_AIM:_
Copy all of the following material with "view" in place of every "pose", leaving everything else unchanged and omitting the pictures.

_RECORD SET:_
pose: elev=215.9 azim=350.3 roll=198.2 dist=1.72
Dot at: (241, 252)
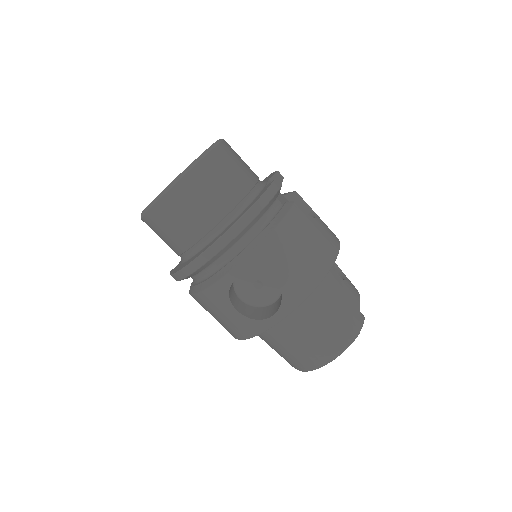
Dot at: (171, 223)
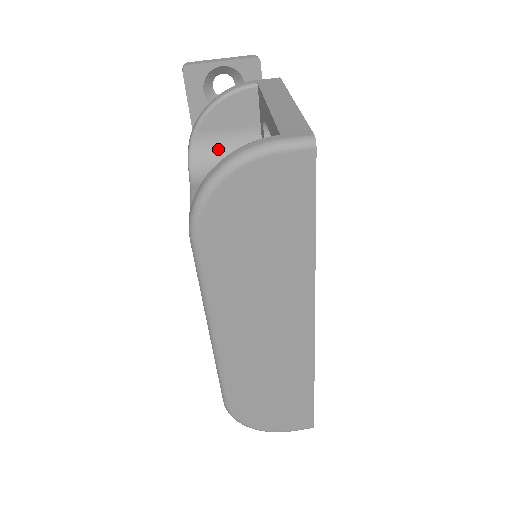
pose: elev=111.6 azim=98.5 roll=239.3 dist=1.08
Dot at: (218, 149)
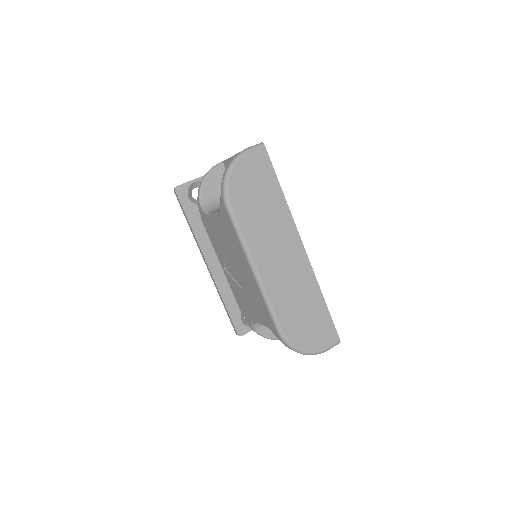
Dot at: (215, 199)
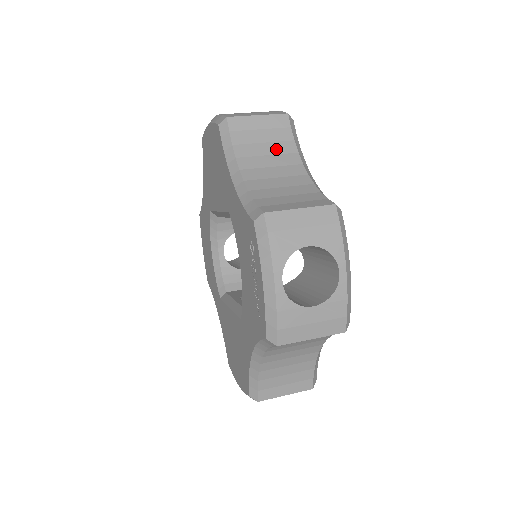
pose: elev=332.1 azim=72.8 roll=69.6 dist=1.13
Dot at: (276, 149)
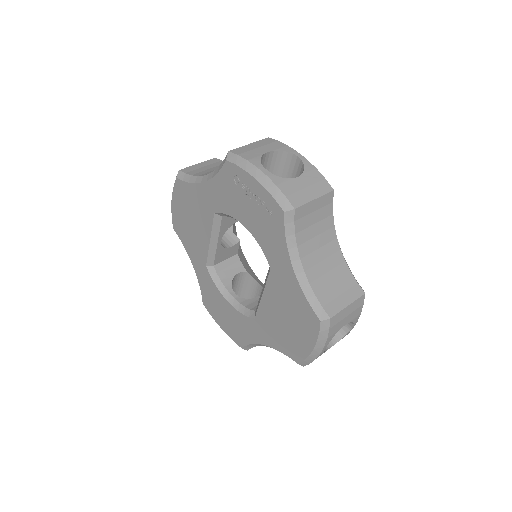
Dot at: occluded
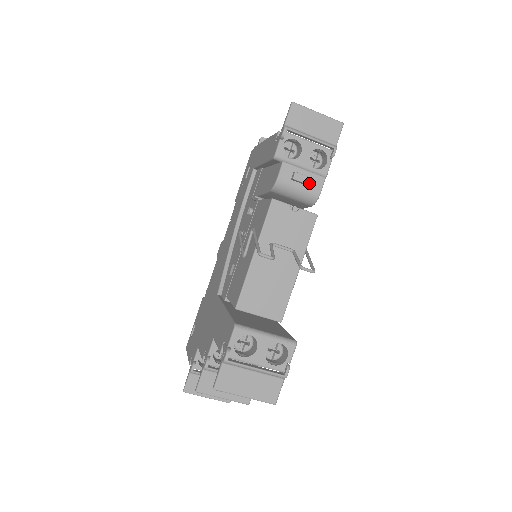
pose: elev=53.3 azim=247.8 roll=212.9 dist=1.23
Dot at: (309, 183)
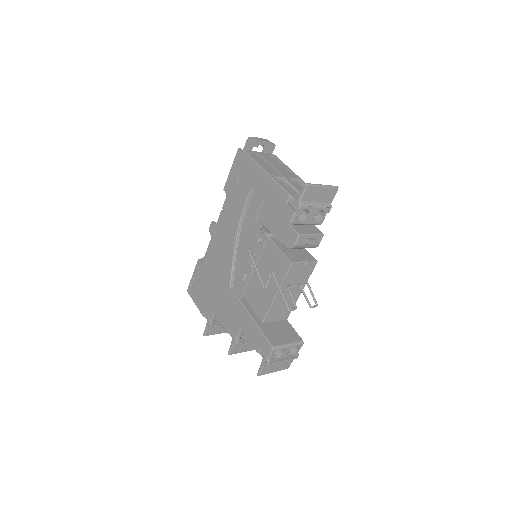
Dot at: (314, 243)
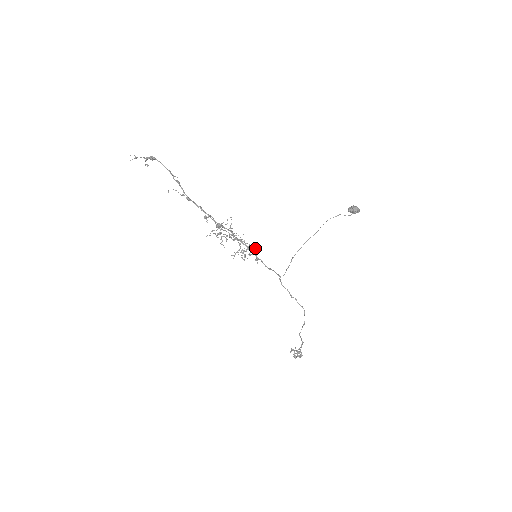
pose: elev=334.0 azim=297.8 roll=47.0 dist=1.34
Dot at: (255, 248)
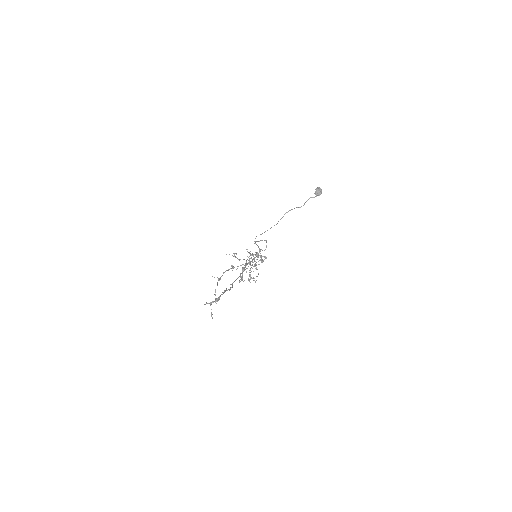
Dot at: (250, 251)
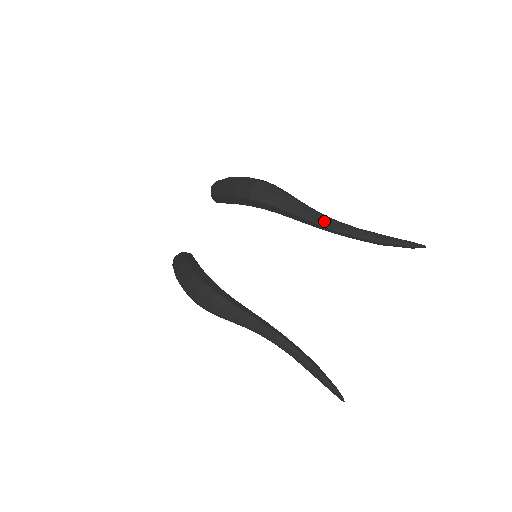
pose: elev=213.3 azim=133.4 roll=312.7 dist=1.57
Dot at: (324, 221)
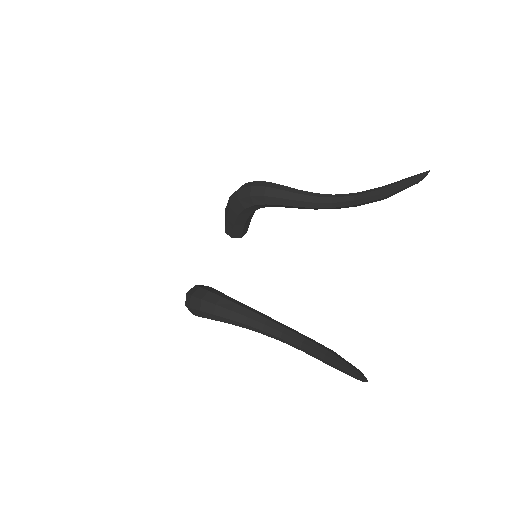
Dot at: (316, 197)
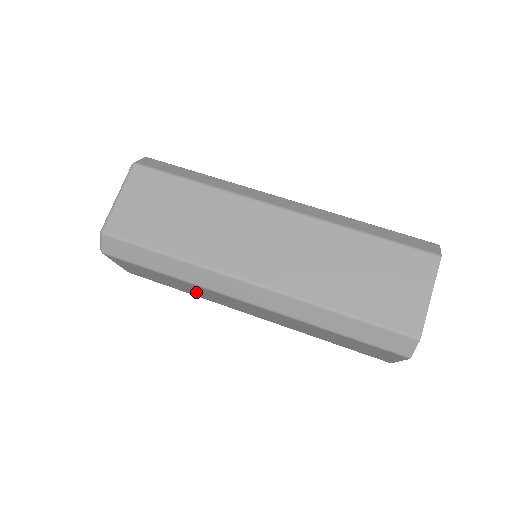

_WORKED ANSWER:_
view: elev=215.9 azim=350.3 roll=198.2 dist=1.72
Dot at: (241, 252)
Dot at: (171, 223)
view: elev=111.6 azim=98.5 roll=239.3 dist=1.08
Dot at: (218, 149)
Dot at: (215, 199)
view: elev=332.1 azim=72.8 roll=69.6 dist=1.13
Dot at: (276, 149)
Dot at: occluded
view: elev=53.3 azim=247.8 roll=212.9 dist=1.23
Dot at: (309, 183)
Dot at: (314, 243)
view: elev=334.0 azim=297.8 roll=47.0 dist=1.34
Dot at: (255, 248)
Dot at: (250, 251)
view: elev=213.3 azim=133.4 roll=312.7 dist=1.57
Dot at: (324, 221)
Dot at: (316, 197)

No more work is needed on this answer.